Njai characters are common in works of Chinese Malay literature. Some of the earliest were syair (poems), published in 1907 by Lie Kim Hok and Tjiang O. S. respectively in 1897; both were adaptations of Tjerita Njai Dasima. In 1904, Oei Soei Tiong published Njai Alimah. In the 1910s and 1920s, several books were published with njais as the title characters, including Njai Aisah (Tan Boen Kim; 1915), Njai Soemirah (Thio Tjin Boen; 1917), and Njai Marsina (Numa, 1923).

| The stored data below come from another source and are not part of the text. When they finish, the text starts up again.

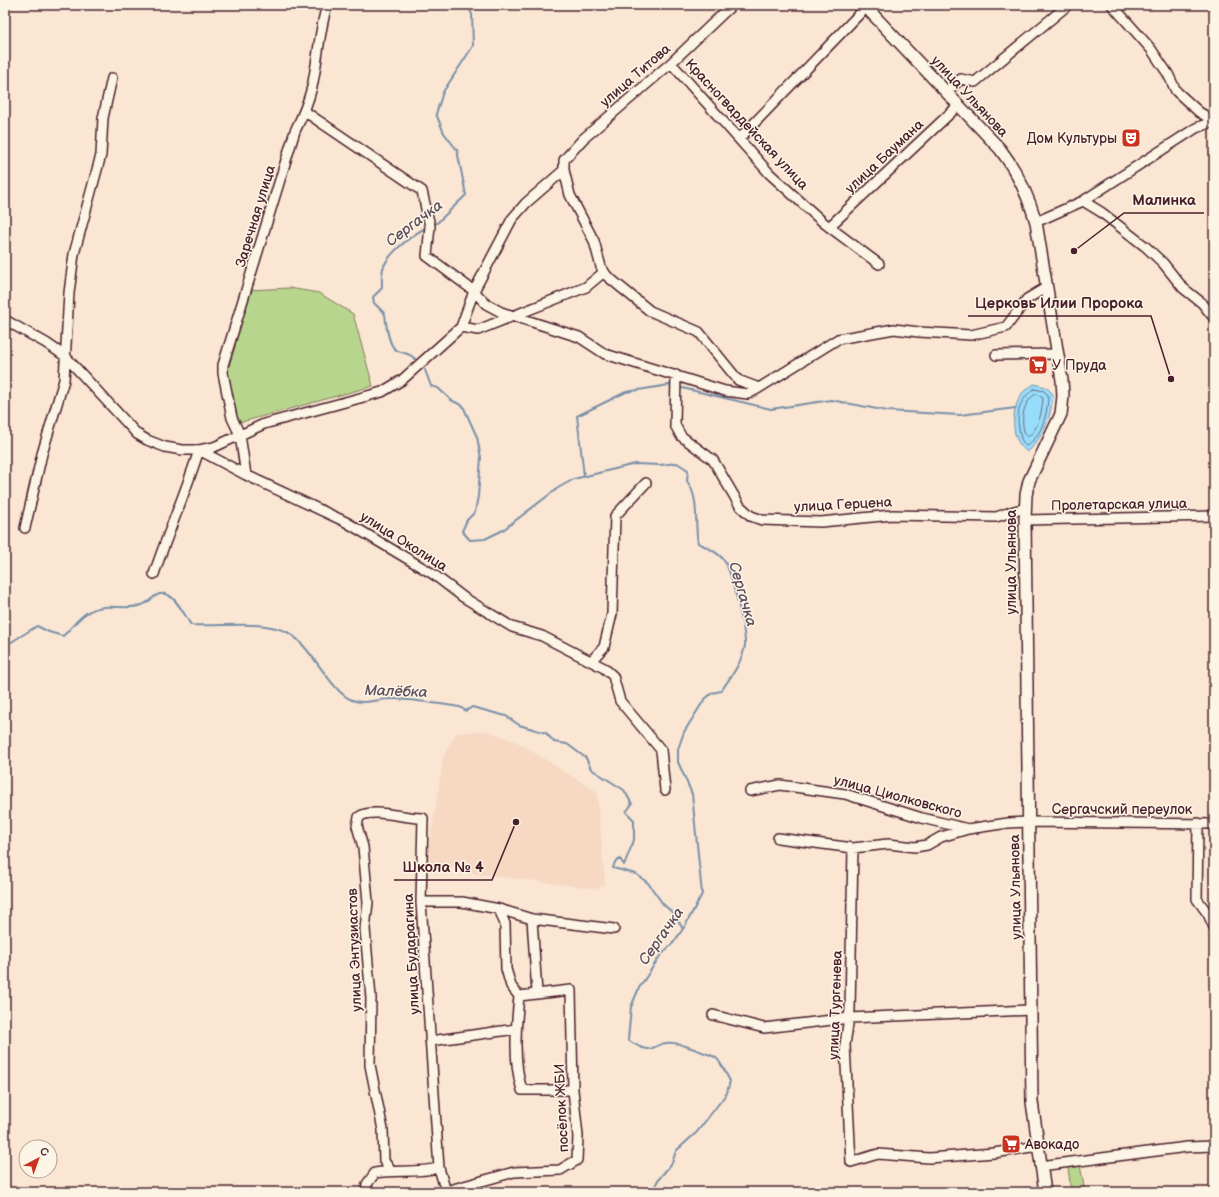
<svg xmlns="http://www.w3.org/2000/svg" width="1219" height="1197" font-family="'Balsamiq Sans',sans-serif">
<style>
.built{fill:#f6d8c3}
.green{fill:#b8d58d;stroke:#817a5c}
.water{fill:#98dcfb;stroke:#7990a8}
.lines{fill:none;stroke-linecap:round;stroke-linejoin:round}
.shore{stroke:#696b7e;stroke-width:1}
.stream{stroke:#7990a8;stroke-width:2}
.minor-casing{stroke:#4a1f2b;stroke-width:12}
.major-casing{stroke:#4a1f2b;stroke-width:14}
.minor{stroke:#fcf5e5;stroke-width:9}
.major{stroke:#fcf5e5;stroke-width:11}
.labels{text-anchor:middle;stroke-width:3;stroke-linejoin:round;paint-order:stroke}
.street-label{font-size:14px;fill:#4a1f2b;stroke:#fcf5e5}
.poi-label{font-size:14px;fill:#4a1f2b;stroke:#fcf5e5;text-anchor:start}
.water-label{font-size:15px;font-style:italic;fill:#5e4e5f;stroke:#fcf5e5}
.leader{fill:none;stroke:#4a1f2b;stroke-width:1.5}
.callout-dot{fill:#4a1f2b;stroke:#fcf5e5;stroke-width:1.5}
.callout-label{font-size:15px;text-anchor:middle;font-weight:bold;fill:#4a1f2b;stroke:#fcf5e5;stroke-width:3;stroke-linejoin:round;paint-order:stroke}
</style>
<rect width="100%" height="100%" fill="#fae6d3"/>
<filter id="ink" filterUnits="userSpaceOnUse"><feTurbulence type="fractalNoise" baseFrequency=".025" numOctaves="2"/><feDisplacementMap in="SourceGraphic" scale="8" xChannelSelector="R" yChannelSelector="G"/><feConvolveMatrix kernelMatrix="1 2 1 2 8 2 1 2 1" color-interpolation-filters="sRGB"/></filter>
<g filter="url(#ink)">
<path class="built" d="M487 731 519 743 597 792 605 884 598 889 473 873 427 861 444 755 456 733Z"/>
<path class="green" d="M289 288 319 293 353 314 373 386 242 422 238 420 229 386 228 370 235 347 237 333 249 290Z
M1080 1165 1085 1192H1071L1068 1167Z"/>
<path class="water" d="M1034 384 1046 387 1053 394C1051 417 1044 435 1028 452 1010 442 1011 412 1020 397 1022 391 1029 388 1034 384Z"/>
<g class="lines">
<path class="shore" d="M1034 389 1044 391 1048 395C1048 412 1042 437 1026 446 1021 441 1020 436 1019 428 1016 412 1020 399 1034 389Z
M1036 394 1043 398C1042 411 1039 430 1027 437 1019 425 1022 401 1036 394Z"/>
<path class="stream" d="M432 225 437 223 466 195 457 150 444 133 436 114 443 92 473 46 472 14 467 5
M417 361C410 353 406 354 398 351 388 348 386 323 385 314L374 303 373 297 382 288C382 281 381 272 384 266 390 252 414 233 428 227
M425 370 431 386 438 388 451 400 463 406 477 437 481 458 478 496 475 512 467 520 462 531 470 540 485 539 503 530 558 488 574 479 635 464 660 465 677 463 688 470 687 481C700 499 694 522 698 543 707 547 720 553 725 562 732 573 746 633 745 645 743 661 730 678 721 691L712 693 704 700 684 732 678 749V762L692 794 702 894 685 926 674 942 660 956 639 988 631 1007 628 1040C657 1060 651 1040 673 1043 679 1043 710 1055 715 1057 721 1061 726 1074 730 1081L727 1093 697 1132 676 1151 672 1163 658 1180 652 1192
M678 387 771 409 831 400 887 411 960 415 1016 408
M584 476 577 416 626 392 669 385 673 386
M5 646 37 626 49 632 63 636C71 629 80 615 90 611 106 602 125 611 142 605 152 602 155 590 168 595 178 600 185 616 191 625 220 627 258 620 285 631 310 642 330 692 352 700 364 705 378 699 391 699 414 699 437 704 460 707L466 711 472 707 506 716 519 725 546 733 554 742 567 744 586 758 591 769 624 790 632 804 626 812 634 820V840L624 865 620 859 615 862 613 868 636 874 648 883 663 904 674 914 683 929"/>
<g class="minor-casing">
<path id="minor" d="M732 5 671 63 583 139 564 160V170L570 195 594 241 601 267 607 276 650 311 699 332 738 380 759 388 838 339 894 329 919 332 971 335 1006 327 1027 299 1047 287
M1112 5 1151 49 1168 74 1176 91 1199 112 1214 121
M671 63 770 174 824 223 879 264
M946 92 961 79 975 82 1068 5
M304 111 422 191 430 226 427 256 474 291 486 304 501 312 579 337 605 354 725 391 748 394 759 388
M739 139 868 5
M1083 201 1101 212 1146 247 1163 263 1183 288 1202 303 1214 318
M1036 222 1083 201 1196 128 1214 121
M829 227 959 105
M5 320 46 343 65 356 137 434 147 440 165 447 182 450H199L214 447 264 424 382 392 402 380 461 327 474 291 512 219 526 203 564 170
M461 327 478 330 586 287 604 272
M996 355 1057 354
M676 375 675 425 681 436 713 460 740 506 751 516 762 520 821 522 892 515 996 517C1007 514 1014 509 1026 509
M199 450 246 475 346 522 433 574 463 597 512 627 542 636 604 668 613 676 620 701 661 750 665 790
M246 475 240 435 232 418 223 373V365L295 131C302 117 308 103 312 87 318 60 319 32 327 5
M1025 520 1214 516
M25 528 42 454 64 380 69 293 74 254 101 155 103 118 112 78
M154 574C168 532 186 492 199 450
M592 660 604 647 612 614 615 516 646 483
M750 791 780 785 845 794 922 818 968 829 1008 823 1029 822 1214 824
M1198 823 1197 899 1208 914 1214 927
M778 838 853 848 888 844 915 847 927 845 941 837 968 829
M853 848 850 1010 845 1045 851 1162 878 1154 929 1158 994 1153 1038 1146
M421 902H462L499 909 505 924 506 969 511 986 519 996
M499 909 532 919 537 993
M532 919 614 929
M713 1015 764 1028 849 1018 1031 1010
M430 1041 516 1029
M1040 1166 1187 1147 1214 1146
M391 1171 384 1161 383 1130 370 1065 371 998 365 929 368 902 363 847 357 826 359 817C371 807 407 819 423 818L421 902 439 1168 446 1192
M446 1191 514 1172 560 1170 577 1160 578 1136 573 1090 571 990 519 996C516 1027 513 1061 522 1090H573
M366 1192 367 1184 375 1173C397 1170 418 1173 439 1168"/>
</g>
<g class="major-casing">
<path id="major" d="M864 5 1000 149C1017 171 1028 195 1036 222L1062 380 1063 396 1061 414 1029 481 1026 495 1025 520 1032 1102 1045 1192"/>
</g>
<use href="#minor" class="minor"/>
<use href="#major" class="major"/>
</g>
</g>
<defs>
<g id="theatre-square" transform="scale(1)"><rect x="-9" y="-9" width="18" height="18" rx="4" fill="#c8321e" stroke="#fcf5e5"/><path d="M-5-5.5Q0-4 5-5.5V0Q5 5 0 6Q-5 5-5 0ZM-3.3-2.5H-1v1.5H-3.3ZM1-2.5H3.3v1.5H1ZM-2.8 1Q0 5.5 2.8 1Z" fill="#fff"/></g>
<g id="supermarket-square" transform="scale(1)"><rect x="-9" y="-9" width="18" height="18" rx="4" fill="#c8321e" stroke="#fcf5e5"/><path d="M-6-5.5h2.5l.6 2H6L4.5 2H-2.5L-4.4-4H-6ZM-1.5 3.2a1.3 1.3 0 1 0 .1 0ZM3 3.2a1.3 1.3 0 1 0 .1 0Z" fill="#fff"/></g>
</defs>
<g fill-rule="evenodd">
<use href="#theatre-square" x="1131" y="138"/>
<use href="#supermarket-square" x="1038" y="365"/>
<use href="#supermarket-square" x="1011" y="1144"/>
</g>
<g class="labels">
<g class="street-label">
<text transform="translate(635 75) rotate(-41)" y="5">улица Титова</text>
<text transform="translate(970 96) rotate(47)" y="5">улица Ульянова</text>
<text transform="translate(747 124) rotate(47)" y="5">Красногвардейская улица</text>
<text transform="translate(884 156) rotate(-43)" y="5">улица Баумана</text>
<text transform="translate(255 216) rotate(-73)" y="5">Заречная улица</text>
<text transform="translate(843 504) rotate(-3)" y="5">улица Герцена</text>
<text transform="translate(1119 504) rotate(-1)" y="5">Пролетарская улица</text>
<text transform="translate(404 541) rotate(32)" y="5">улица Околица</text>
<text transform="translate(1011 562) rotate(-90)" y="5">улица Ульянова</text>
<text transform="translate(898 796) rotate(15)" y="5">улица Циолковского</text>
<text x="1122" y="814">Сергачский переулок</text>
<text transform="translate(1015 887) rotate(-91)" y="5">улица Ульянова</text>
<text transform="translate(354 950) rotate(-92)" y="5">улица Энтузиастов</text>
<text transform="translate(411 954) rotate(-93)" y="5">улица Бударагина</text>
<text transform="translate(835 1005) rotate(-88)" y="5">улица Тургенева</text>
<text transform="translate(561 1108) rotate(-93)" y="5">посёлок ЖБИ</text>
</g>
<g class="poi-label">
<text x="1117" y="143" text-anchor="end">Дом Культуры</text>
<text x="1052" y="370">У Пруда</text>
<text x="1025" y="1149">Авокадо</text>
</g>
<g class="water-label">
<text transform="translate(414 223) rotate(-37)" y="5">Сергачка</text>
<text transform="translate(743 594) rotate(74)" y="5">Сергачка</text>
<text transform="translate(396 691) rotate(2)" y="5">Малёбка</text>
<text transform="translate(661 936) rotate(-55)" y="5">Сергачка</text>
</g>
</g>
<path class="leader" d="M1074 251L1124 213H1204M1171 379L1151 316H968M516 822L492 880H394"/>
<g class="callout-dot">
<circle cx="1074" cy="251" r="4"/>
<circle cx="1171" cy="379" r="4"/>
<circle cx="516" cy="822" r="4"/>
</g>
<g class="callout-label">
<text x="1164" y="205">Малинка</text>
<text x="1059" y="308">Церковь Илии Пророка</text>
<text x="443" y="872">Школа № 4</text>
</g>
<rect width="1219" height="1197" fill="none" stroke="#fcf5e5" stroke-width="20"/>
<rect x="10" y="10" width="1199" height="1177" fill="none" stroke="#4a1f2b" stroke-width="1.5" filter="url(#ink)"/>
<g transform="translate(38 1159) rotate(41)"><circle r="19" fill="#fcf5e5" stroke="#b59f9b"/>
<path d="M0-3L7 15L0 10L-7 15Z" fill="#c8321e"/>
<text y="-6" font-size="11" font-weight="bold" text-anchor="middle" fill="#4a1f2b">С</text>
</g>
</svg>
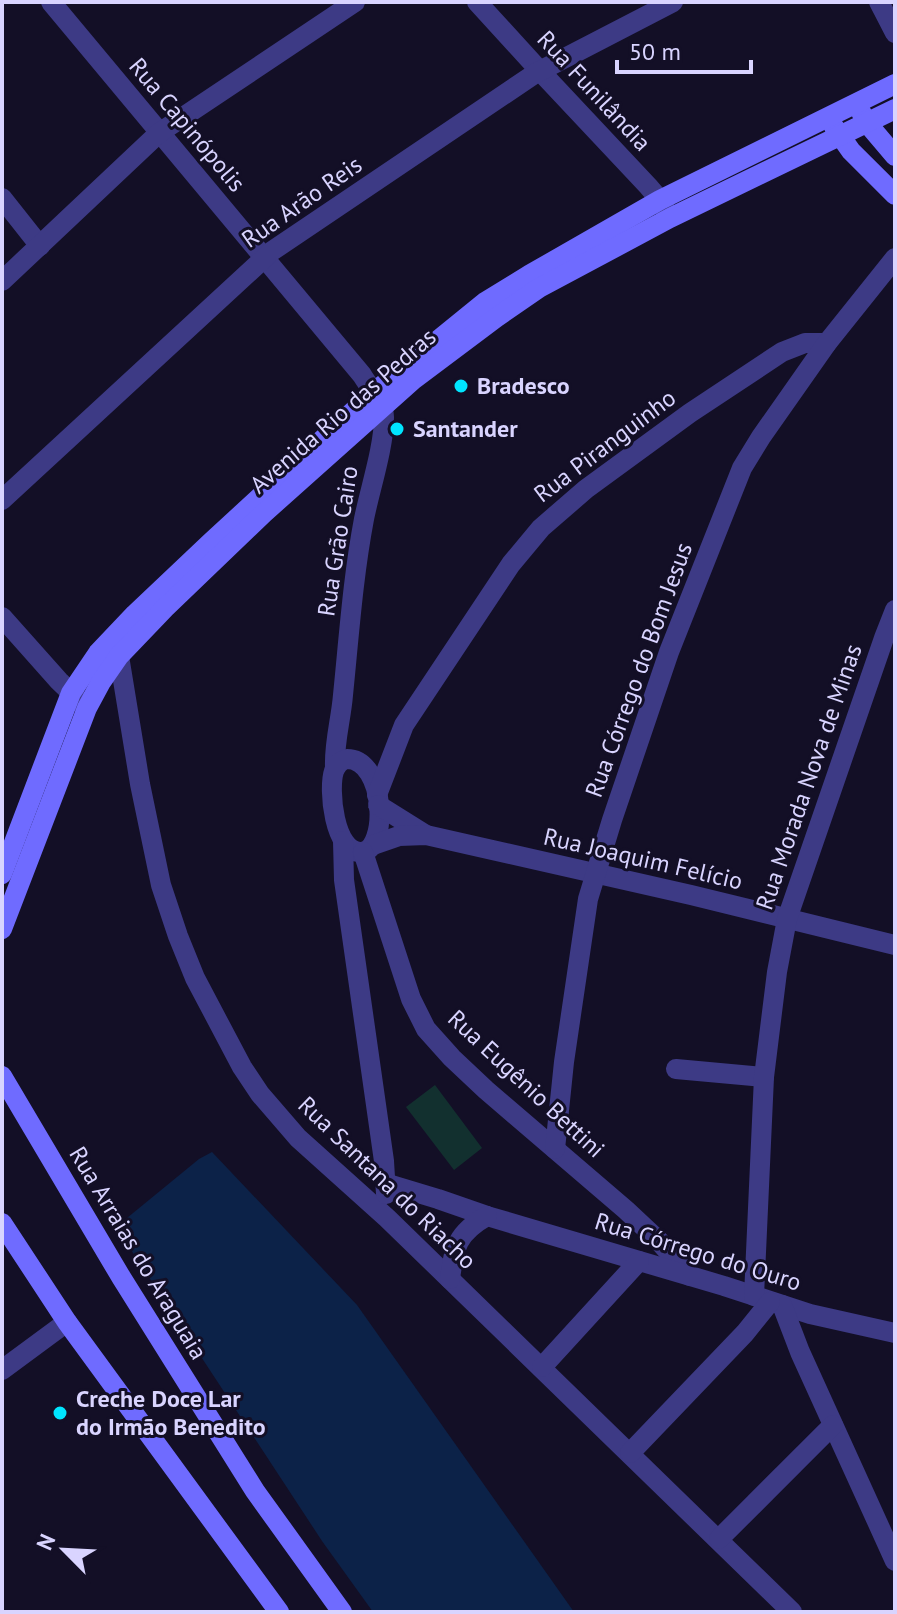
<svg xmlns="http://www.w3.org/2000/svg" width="897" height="1614" viewBox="0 0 897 1614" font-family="'PT Sans',sans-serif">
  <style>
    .green { fill: #12302f }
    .water { fill: #0c2248 }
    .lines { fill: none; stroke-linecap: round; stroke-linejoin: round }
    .minor { stroke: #3d3a85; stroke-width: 20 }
    .secondary { stroke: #6f6bff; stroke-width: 20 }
    .poi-dot { fill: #00e5ff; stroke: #130f26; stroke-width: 3 }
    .labels { text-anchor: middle; stroke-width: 6; stroke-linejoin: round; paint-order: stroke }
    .street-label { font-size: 24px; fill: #d9d4ff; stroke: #130f26 }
    .poi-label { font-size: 24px; font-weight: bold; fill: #d9d4ff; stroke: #130f26; text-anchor: start }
  </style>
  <rect width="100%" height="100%" fill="#130f26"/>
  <polygon class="green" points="435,1085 482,1148 454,1170 406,1107"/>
  <polygon class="water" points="212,1152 357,1305 574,1612 373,1612 322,1541 116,1227 199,1159"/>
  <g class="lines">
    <g class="minor">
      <path d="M51,2L362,375C369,387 384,403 384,417C384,447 370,489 364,519C353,577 349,636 343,695C341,720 334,742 335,767"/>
      <polyline points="477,2 540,71 648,186 660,200 668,214"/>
      <polyline points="879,2 895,33"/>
      <polyline points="2,198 40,246"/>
      <polyline points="2,281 159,133 355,2"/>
      <polyline points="2,500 272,251 536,73 673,2"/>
      <polyline points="2,617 59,681 84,705"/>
      <polyline points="115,645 119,656 140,784 161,885 178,936 195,978 242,1067 260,1094 298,1138 387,1218 792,1612"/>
      <path d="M347,759C386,759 389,851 361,852C334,853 328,789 334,771C337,764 340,761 347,759Z"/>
      <polyline points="377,795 404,725 511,564 541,528 586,489 690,413 782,352 805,343 827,343"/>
      <polyline points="378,805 426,835"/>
      <polyline points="343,841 344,880 384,1161 386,1194"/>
      <polyline points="373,845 399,836 426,835 691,895 895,945"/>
      <polyline points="363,852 411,999 426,1029 452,1058 486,1090 626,1210 658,1240 690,1276"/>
      <polyline points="676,1069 764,1077"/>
      <polyline points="555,1149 564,1062 588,899 612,820 669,652 742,468 761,437 827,343 895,258"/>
      <polyline points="385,1183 438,1199 487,1216 724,1286 810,1314 895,1333"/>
      <path d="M450,1279C454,1247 457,1233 487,1216"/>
      <polyline points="754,1296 764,1077 777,972 787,919 884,638 895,610"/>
      <polyline points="782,1305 800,1352 895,1561"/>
      <polyline points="542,1367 639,1261"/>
      <polyline points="2,1370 67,1322"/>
      <polyline points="630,1453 745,1333 770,1302"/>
      <polyline points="719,1539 833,1425"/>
    </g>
    <g class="secondary">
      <polyline points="861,112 867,123 895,156"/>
      <polyline points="834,127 851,151 895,195"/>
      <polyline points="2,874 71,693 98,653 135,614 211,542 373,393 485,302 529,275 660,200 895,84"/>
      <polyline points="2,929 87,708 101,682 119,656 165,608 264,513 413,380 497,317 539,288 670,218 895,109"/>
      <polyline points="2,1076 121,1277 255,1491 342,1612"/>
      <polyline points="2,1223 67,1322 279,1612"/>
    </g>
  </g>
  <g class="poi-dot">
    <circle cx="461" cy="386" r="8"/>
    <circle cx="397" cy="429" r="8"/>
    <circle cx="60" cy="1413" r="8"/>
  </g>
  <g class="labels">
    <g class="street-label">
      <text transform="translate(594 91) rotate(47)" y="8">Rua Funilândia</text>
      <text transform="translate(187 125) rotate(50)" y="8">Rua Capinópolis</text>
      <text transform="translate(302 202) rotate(-35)" y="8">Rua Arão Reis</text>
      <text transform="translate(343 411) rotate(-41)" y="8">Avenida Rio das Pedras</text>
      <text transform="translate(605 446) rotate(-37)" y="8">Rua Piranguinho</text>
      <text transform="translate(338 541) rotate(-81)" y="8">Rua Grão Cairo</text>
      <text transform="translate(639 670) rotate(-70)" y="8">Rua Córrego do Bom Jesus</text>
      <text transform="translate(809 777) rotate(-71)" y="8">Rua Morada Nova de Minas</text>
      <text transform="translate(643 859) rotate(13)" y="8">Rua Joaquim Felício</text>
      <text transform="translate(526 1084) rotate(43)" y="8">Rua Eugênio Bettini</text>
      <text transform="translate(387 1183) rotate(44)" y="8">Rua Santana do Riacho</text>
      <text transform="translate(698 1252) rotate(17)" y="8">Rua Córrego do Ouro</text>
      <text transform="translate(138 1253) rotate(59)" y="8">Rua Arraias do Araguaia</text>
    </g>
    <g class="poi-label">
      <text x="477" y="394">Bradesco</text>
      <text x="413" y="437">Santander</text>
      <text x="76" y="1407">Creche Doce Lar<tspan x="76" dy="28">do Irmão Benedito</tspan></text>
    </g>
  </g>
  <rect width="897" height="1614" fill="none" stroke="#d9d4ff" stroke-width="8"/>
  <g transform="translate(64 1550) rotate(294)" stroke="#130f26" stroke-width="6" paint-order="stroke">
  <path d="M0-6L14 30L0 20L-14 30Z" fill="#d9d4ff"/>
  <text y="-12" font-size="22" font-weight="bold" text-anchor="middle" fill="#d9d4ff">N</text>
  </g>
  <path d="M617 60v12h134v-12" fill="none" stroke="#d9d4ff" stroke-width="4"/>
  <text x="629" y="60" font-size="24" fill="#d9d4ff" stroke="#130f26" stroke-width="6" paint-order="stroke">50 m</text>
</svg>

A njai character, named Nyai Ontosoroh, appears in Pramoedya Ananta Toer's epic novel This Earth of Mankind (1980), part of the Buru Quartet.

===Film===
Njai are present in early films from the Dutch East Indies, several of which were adapted from novels. In 1929 Tan's Film produced Njai Dasima, an adaptation of Tjerita Njai Dasima. The film was a critical and commercial success, and Indonesian film historian Misbach Yusa Biran writes that cinemas could make up for several days of losses with a single showing. Tjerita Njai Dasima has since been adapted a further three times. A talkie version, directed by Bachtiar Effendi, was released by Tan's by January 1932. Although the 1941 adaptation eliminated Dasima's role as a njai, the 1970 adaptation Samiun and Dasima by Hasmanan reinstated Dasima's role as a njai. Other Indies films featuring njai in key roles include Boenga Roos dari Tjikembang (1931) and De Stem des Bloeds (1932); the latter of these has been read as promoting a positive image of the mixed-race children of njai and Europeans.